═══ Data provided

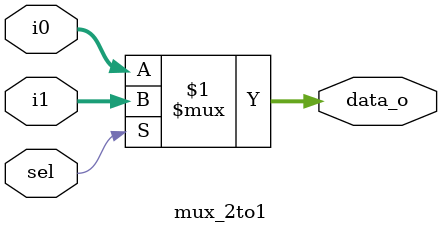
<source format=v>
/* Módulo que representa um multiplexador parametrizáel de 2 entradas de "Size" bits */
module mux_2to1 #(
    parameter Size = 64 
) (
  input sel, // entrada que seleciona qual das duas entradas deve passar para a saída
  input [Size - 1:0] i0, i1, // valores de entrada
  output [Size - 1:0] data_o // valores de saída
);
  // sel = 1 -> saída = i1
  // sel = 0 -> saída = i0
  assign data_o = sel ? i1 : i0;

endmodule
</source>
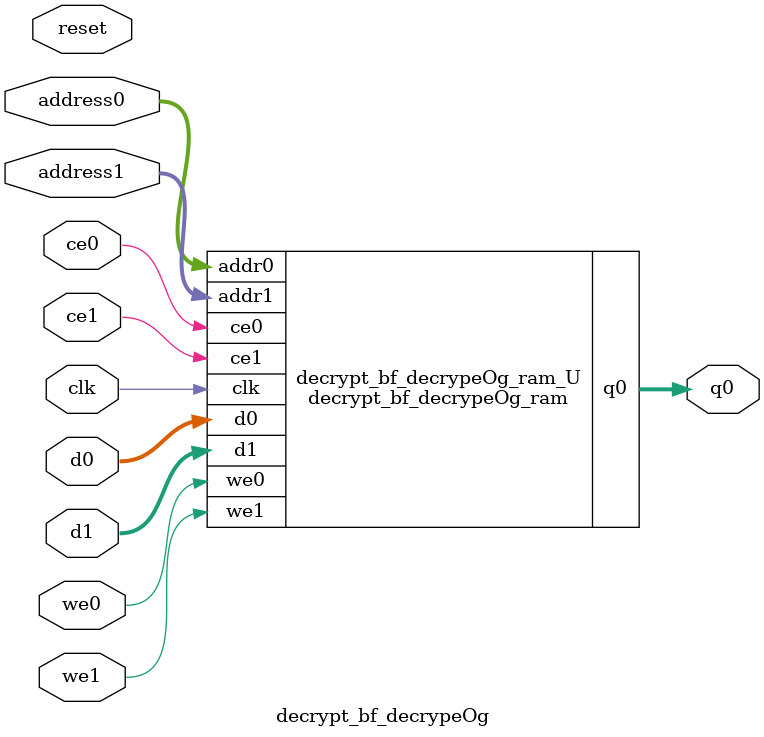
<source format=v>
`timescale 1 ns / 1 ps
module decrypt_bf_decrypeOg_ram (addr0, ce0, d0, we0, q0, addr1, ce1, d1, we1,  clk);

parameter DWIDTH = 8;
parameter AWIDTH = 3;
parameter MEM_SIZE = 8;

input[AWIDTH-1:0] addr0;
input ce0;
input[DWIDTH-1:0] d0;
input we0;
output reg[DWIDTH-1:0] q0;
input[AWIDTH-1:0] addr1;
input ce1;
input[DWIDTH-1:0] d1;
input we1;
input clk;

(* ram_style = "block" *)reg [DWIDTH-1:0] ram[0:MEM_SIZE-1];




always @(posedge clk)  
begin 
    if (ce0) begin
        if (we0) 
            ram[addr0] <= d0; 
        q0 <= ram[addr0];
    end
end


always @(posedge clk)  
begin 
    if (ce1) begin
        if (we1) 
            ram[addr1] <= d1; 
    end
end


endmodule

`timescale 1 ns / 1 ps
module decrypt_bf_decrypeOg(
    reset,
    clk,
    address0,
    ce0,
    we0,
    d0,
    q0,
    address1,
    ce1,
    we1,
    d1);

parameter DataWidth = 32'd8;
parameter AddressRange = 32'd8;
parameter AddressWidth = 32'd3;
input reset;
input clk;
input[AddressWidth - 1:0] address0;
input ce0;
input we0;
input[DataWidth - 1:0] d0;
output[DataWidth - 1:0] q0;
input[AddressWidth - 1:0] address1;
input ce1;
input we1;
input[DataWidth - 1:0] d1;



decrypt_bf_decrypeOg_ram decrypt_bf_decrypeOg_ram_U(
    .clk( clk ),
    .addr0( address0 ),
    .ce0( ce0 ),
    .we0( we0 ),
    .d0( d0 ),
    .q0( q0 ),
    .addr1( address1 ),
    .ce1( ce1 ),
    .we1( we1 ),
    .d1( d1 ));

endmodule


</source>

══════

Check each line of the listing above. Copy the ones with the word "DataWidth".

== Reply ==
parameter DataWidth = 32'd8;
input[DataWidth - 1:0] d0;
output[DataWidth - 1:0] q0;
input[DataWidth - 1:0] d1;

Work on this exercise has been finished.